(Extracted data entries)
++++++++++++++++++++

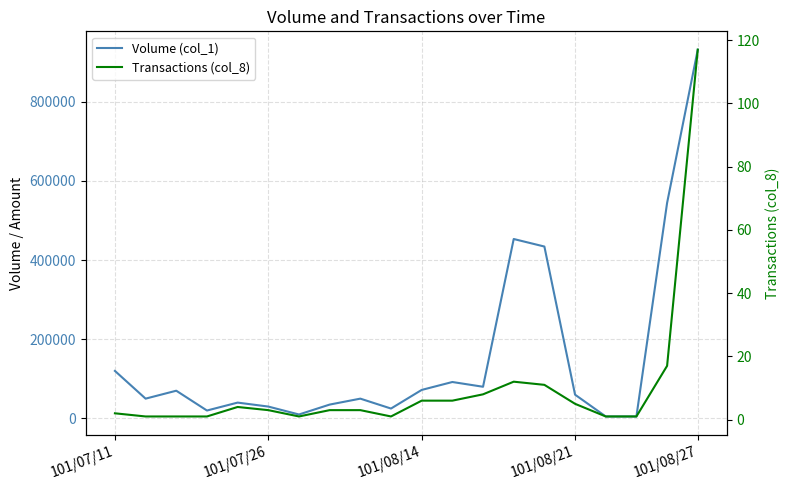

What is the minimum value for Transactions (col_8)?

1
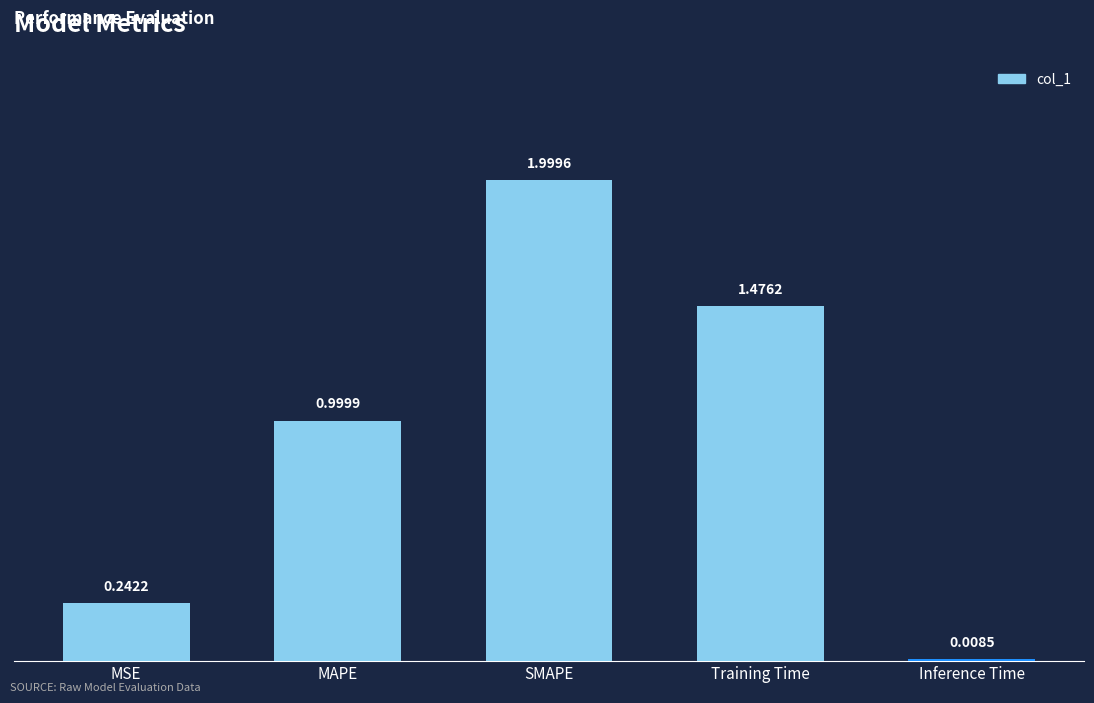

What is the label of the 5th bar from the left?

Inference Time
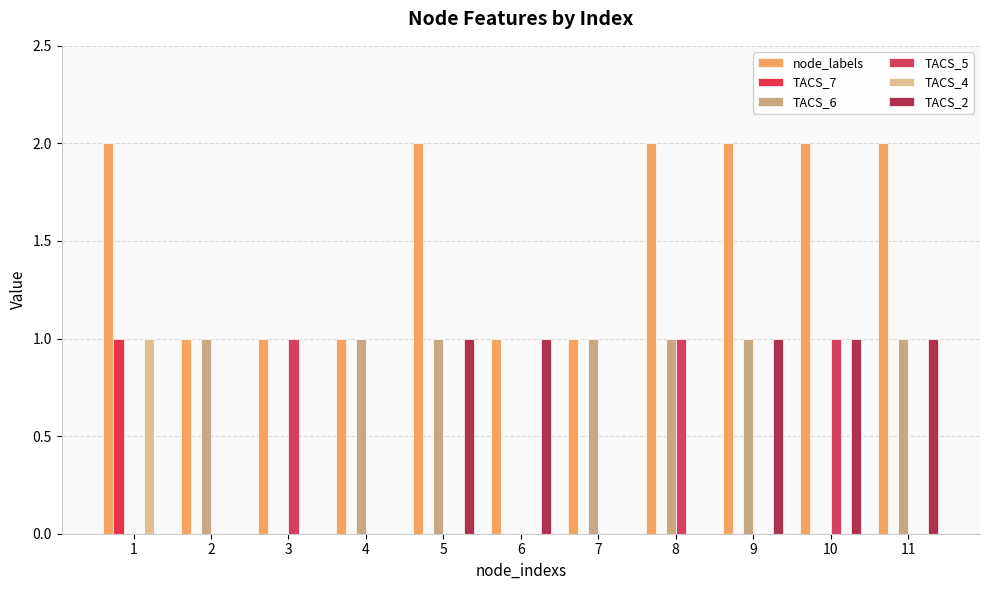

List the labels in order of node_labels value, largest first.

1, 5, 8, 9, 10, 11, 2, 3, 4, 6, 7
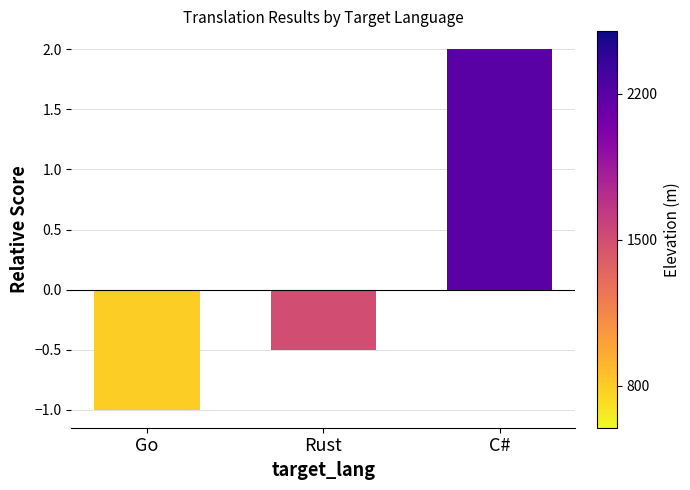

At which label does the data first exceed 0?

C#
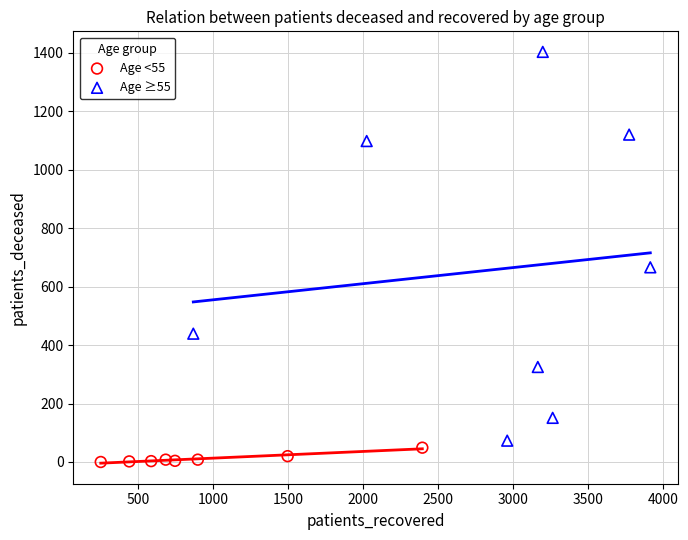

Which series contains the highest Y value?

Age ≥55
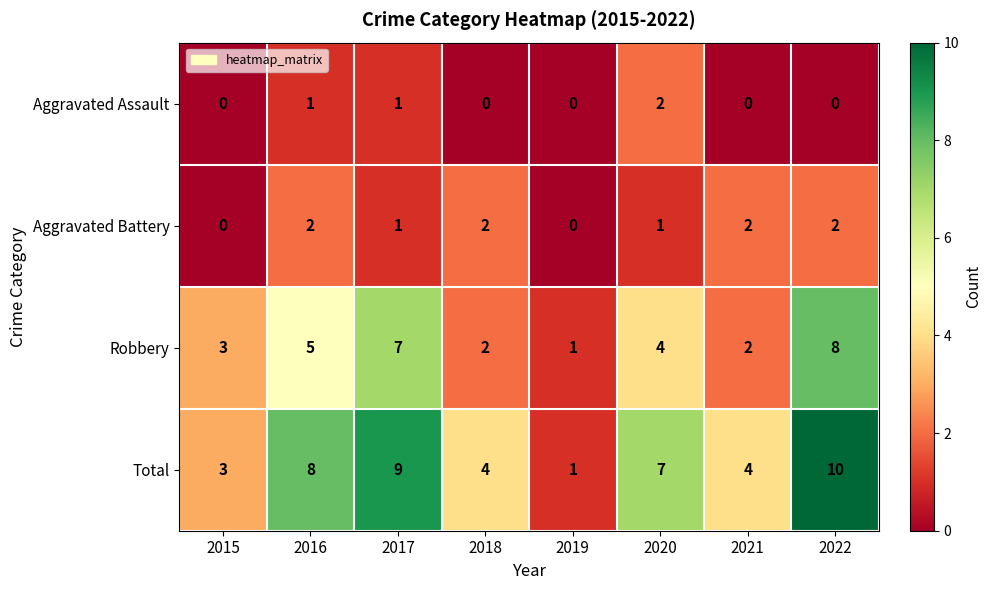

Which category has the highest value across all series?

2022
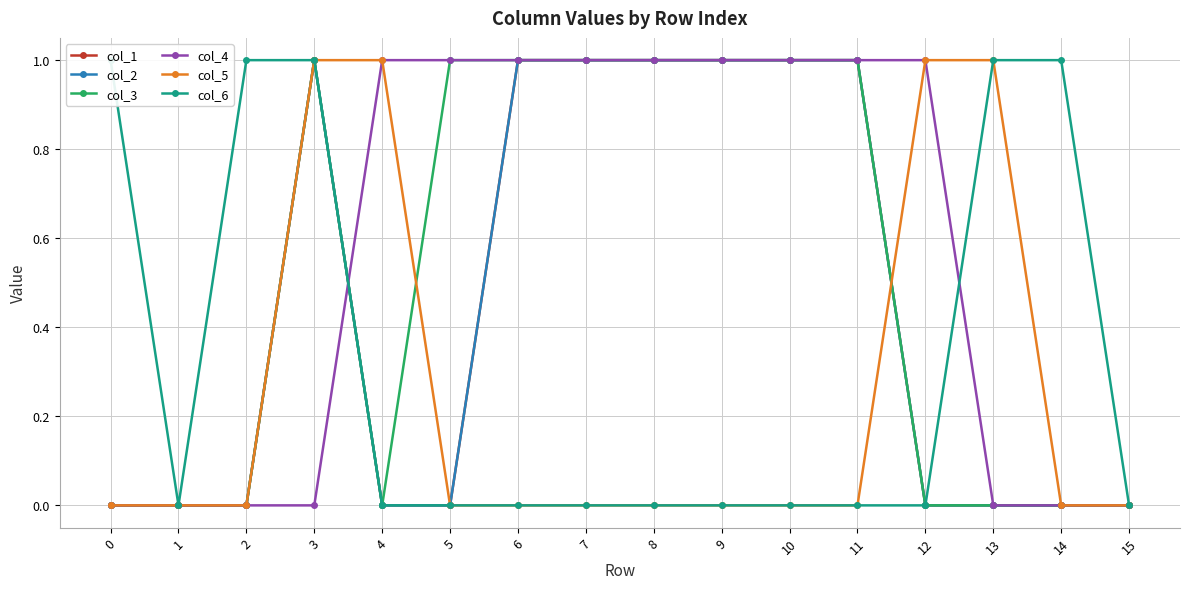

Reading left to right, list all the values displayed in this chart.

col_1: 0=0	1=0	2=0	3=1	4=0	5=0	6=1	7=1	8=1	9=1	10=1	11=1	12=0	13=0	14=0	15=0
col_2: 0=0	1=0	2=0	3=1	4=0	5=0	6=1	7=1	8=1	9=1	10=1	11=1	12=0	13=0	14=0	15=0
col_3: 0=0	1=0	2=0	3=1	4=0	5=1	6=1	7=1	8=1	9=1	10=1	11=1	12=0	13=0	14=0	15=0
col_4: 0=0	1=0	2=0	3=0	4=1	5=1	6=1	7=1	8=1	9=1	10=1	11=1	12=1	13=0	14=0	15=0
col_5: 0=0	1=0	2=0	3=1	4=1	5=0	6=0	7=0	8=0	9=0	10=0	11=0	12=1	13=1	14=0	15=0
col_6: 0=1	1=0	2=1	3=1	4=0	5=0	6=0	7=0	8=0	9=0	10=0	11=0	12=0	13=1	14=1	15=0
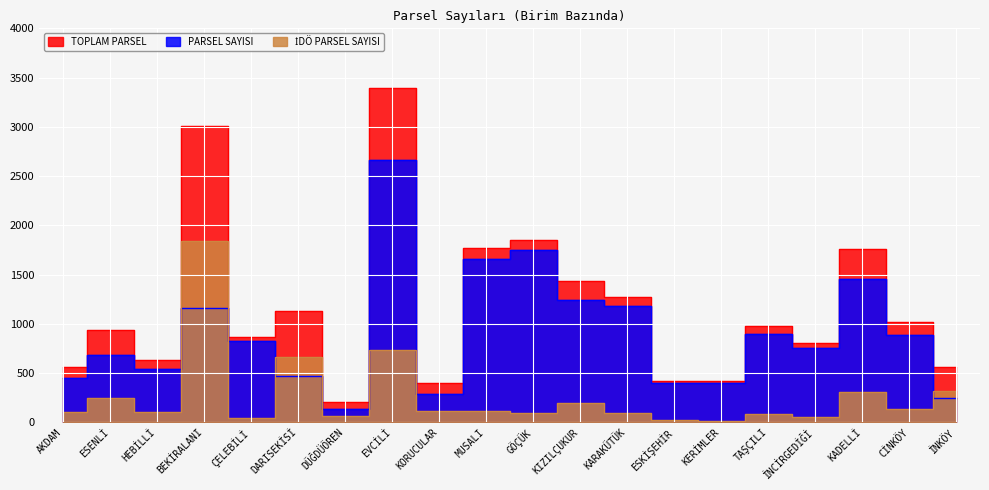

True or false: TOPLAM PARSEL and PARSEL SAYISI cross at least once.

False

++++++++++++++++++++

● **What you will do**: Copy every one of the records above without any changes, leaving out the pictures.

● **Solution to this exercise**:
What is the minimum value for Transactions (col_8)?

1

What is the label of the 5th bar from the left?

Inference Time

List the labels in order of node_labels value, largest first.

1, 5, 8, 9, 10, 11, 2, 3, 4, 6, 7

At which label does the data first exceed 0?

C#

Which series contains the highest Y value?

Age ≥55

Which category has the highest value across all series?

2022

Reading left to right, list all the values displayed in this chart.

col_1: 0=0	1=0	2=0	3=1	4=0	5=0	6=1	7=1	8=1	9=1	10=1	11=1	12=0	13=0	14=0	15=0
col_2: 0=0	1=0	2=0	3=1	4=0	5=0	6=1	7=1	8=1	9=1	10=1	11=1	12=0	13=0	14=0	15=0
col_3: 0=0	1=0	2=0	3=1	4=0	5=1	6=1	7=1	8=1	9=1	10=1	11=1	12=0	13=0	14=0	15=0
col_4: 0=0	1=0	2=0	3=0	4=1	5=1	6=1	7=1	8=1	9=1	10=1	11=1	12=1	13=0	14=0	15=0
col_5: 0=0	1=0	2=0	3=1	4=1	5=0	6=0	7=0	8=0	9=0	10=0	11=0	12=1	13=1	14=0	15=0
col_6: 0=1	1=0	2=1	3=1	4=0	5=0	6=0	7=0	8=0	9=0	10=0	11=0	12=0	13=1	14=1	15=0

True or false: TOPLAM PARSEL and PARSEL SAYISI cross at least once.

False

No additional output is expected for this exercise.